There are good sources on the Net for things being wildly speculated about here.
To pick just one: the angular momentum of a planet-moon system would remain the same after an impact as before. Such a collision couldn't make the system go backwards unless it was going backwards in the first place.
For the Moon to be created from a collision, it had to be a glancing blow. A straight-on punch would not liberate a lot of material.
A collision would be necessary if Venus's rotation was set in place as its formation concluded. But there are suggestions that tidal and thermal dynamics of its massive atmosphere may have "set" the rotation at the current rate. If so, the initial rotation is irrelevant/unknowable. In fact, the low inclination suggests that there is some sort of sun-driven factor: a collision that reordered Venus's rotation radically would be unlikely to leave the axis so nearly perpendicular to its orbit -- although that kind of coincidence is not impossible.
The rotation is only one oddity, not two or more.
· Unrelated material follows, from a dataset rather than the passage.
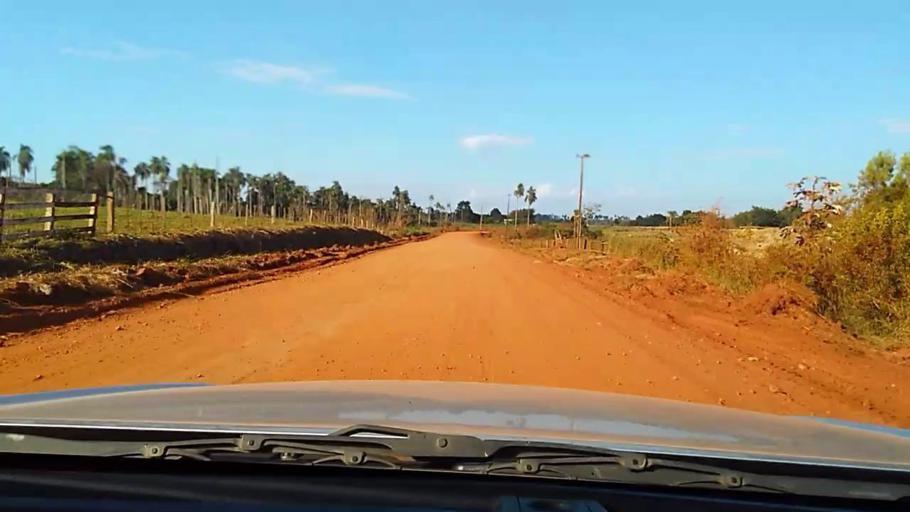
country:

Given that the rotation is so slow, the reversal is not so odd -- the difference between rotating slowly E-W or slowly W-E is not nearly so big a difference as the slow rotation in the first place. Consider that a point on Venus's equator is rotating at about the speed of a fast *walk*!!! If it were moving the other direction, but just as slowly, that would only be a difference of a few km/h.
Also, the relative relationship between the day and year of Venus is not an "extra" oddity. Given the slow rotation, that follows as a logical consequence.
There is a second mystery regarding Venus's rotation, however, and that is why it is [almost] synchronized so as to show [almost] the same face towards the Earth at every conjunction. Mathematically, it would seem impossible for the tidal attraction to make this happen... but if this is a coincidence, it is a remarkable one.